Gradativamente, o adolescente adquire várias identidades como as de filho, aluno, amigo, às quais se acrescentam outras, como a de trabalhador. Nesse sentido, a aquisição de diferentes identidades ocorre em um processo contínuo de ampliação de experiências que colocam os indivíduos em relação com a alteridade.

Mas se a identidade social unifica e integra o sujeito em um conjunto de outros indivíduos portadores dos mesmos atributos, permitindo sua identificação, a identidade também opera diferenciações com pessoas pertencentes a outros agrupamentos. Nesse sentido, a identidade é sempre contrastiva (Oliveira, 1976), criando demarcações e limites entre os componentes de uma categoria e os outros, estabelecendo fronteiras simbólicas e sociais entre os sujeitos.

Além disso, as identidades sociais, no plano coletivo, só se constituem como verdadeiras na medida em que outros as reconhecem como tal (Berger & Berger, 1976) e identificam seu portador como integrante de determinado grupo social.

Trecho do conjunto de dados:
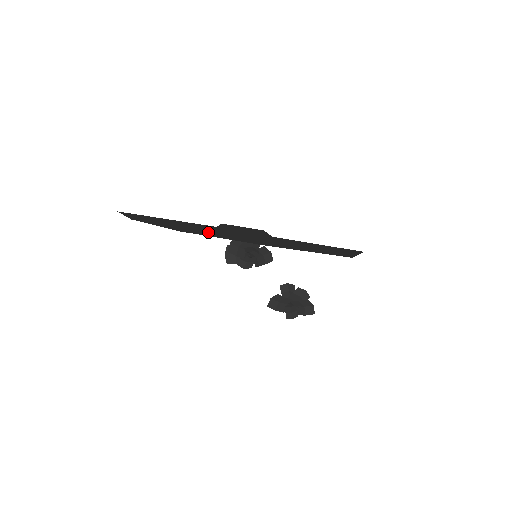
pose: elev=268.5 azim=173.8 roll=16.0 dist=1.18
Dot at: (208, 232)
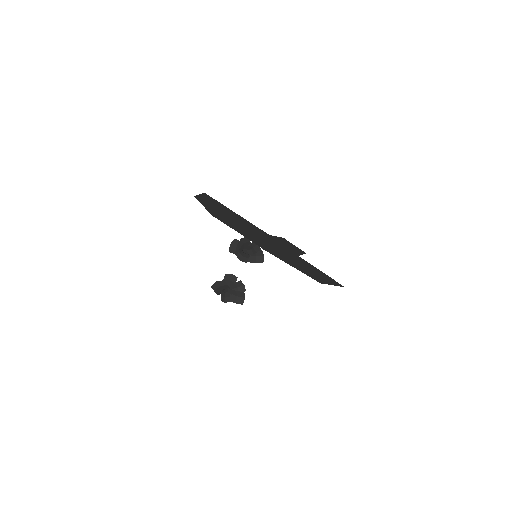
Dot at: (244, 229)
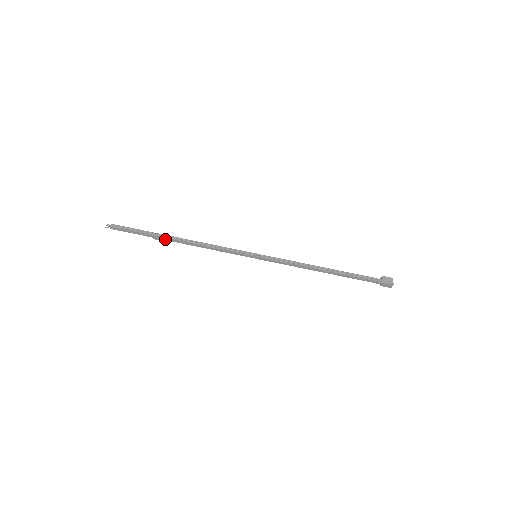
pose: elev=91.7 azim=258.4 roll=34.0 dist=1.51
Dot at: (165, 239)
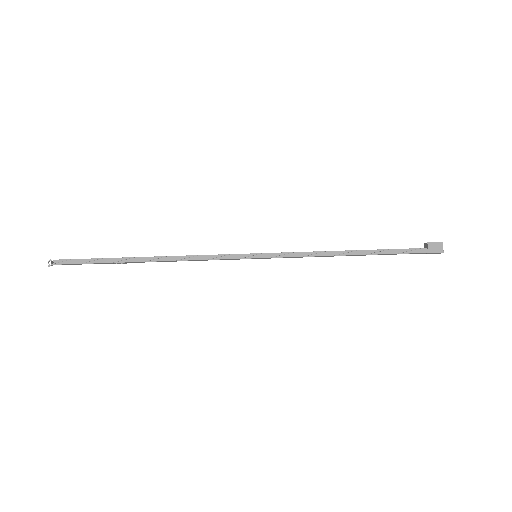
Dot at: (131, 262)
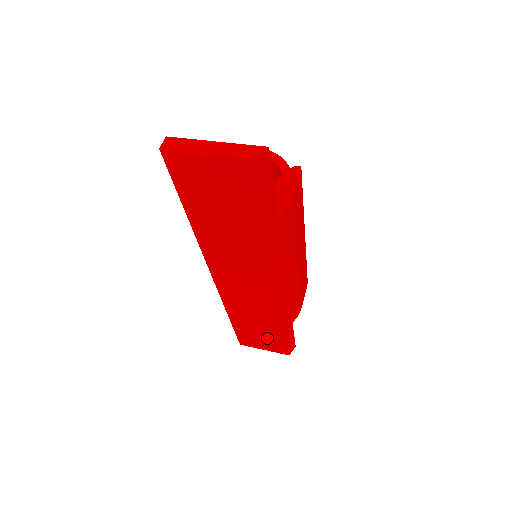
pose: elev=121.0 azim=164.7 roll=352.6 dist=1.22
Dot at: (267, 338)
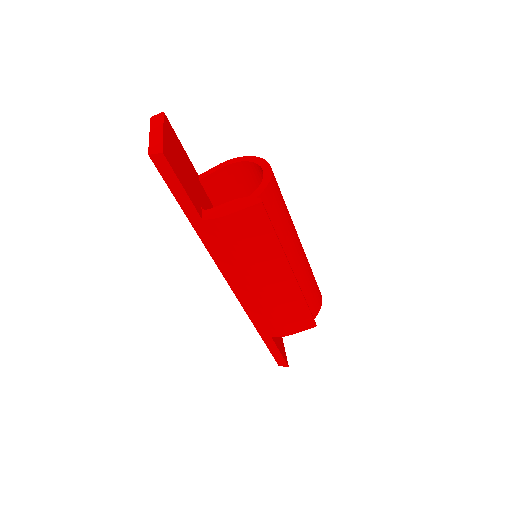
Dot at: occluded
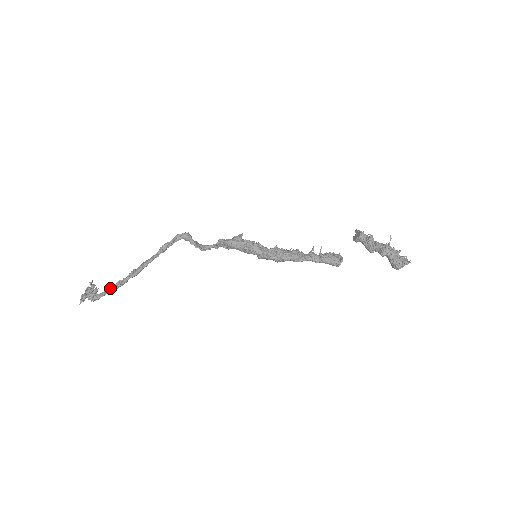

Tarefas =
1) Responda com base no texto sobre identidade social:
(a) Quais identidades o adolescente adquire gradativamente antes de acrescentar outras?
(b) A que referência o texto associa a afirmação de que a identidade é sempre contrastiva?
(c) Em que condição as identidades sociais, no plano coletivo, se constituem como verdadeiras?
2) Prolongue o texto sobre identidade social a partir da última frase apresentada.

Respostas em ordem =
1)
(a) As de filho, aluno e amigo.
(b) A Oliveira, 1976.
(c) Na medida em que outros as reconhecem como tal e identificam seu portador como integrante de determinado grupo social.

2)
Para as famílias das camadas populares, o processo socializador direciona-se para que os filhos adquiram com a maior brevidade possível certa independência para que possam cuidar de si próprios sem supervisão adulta e adquiram autonomia, o que contribui para a construção de suas identidades pessoais e sociais. Com isso, os filhos passam a gozar de liberdade de circulação com relativa pouca idade. Ainda assim, há o empenho dos pais para manter controle sobre o espaços de convivência dos filhos, o que não impede uma inevitável diversificação das formas de sociabilidade infantil, o que alarga as experiências dos imaturos. (Romanelli, 1997).

Nessas famílias, os filhos passam a ter atribuições a partir de seis ou sete anos. Isso inclui tanto a execução de tarefas domésticas, quanto a inserção no mercado de trabalho. Promove-se assim uma "adultização precoce" dos filhos, em especial os do sexo masculino. As filhas, em função dos papéis sexuais atribuídos ao sexo feminino, não são impelidas a exercer trabalho remunerado da mesma forma como ocorre com os filhos das famílias das camadas populares (Agier, 1990; Romanelli, 1997; Sarti, 1996).

Essa socialização para assumir tarefas domésticas e/ou remuneradas está diretamente associada às condições financeiras das famílias. Com rendimentos escassos, uma possibilidade de ampliá-los e de melhorar o consumo depende de os membros da família poderem contribuir para o orçamento doméstico. Nesse sentido, os rendimentos obtidos pelos filhos são fundamentais para assegurar o consumo da família, conforme várias pesquisas já documentaram (Bilac, 1978; Fausto Neto, 1982; Machado Neto, 1979, 1980).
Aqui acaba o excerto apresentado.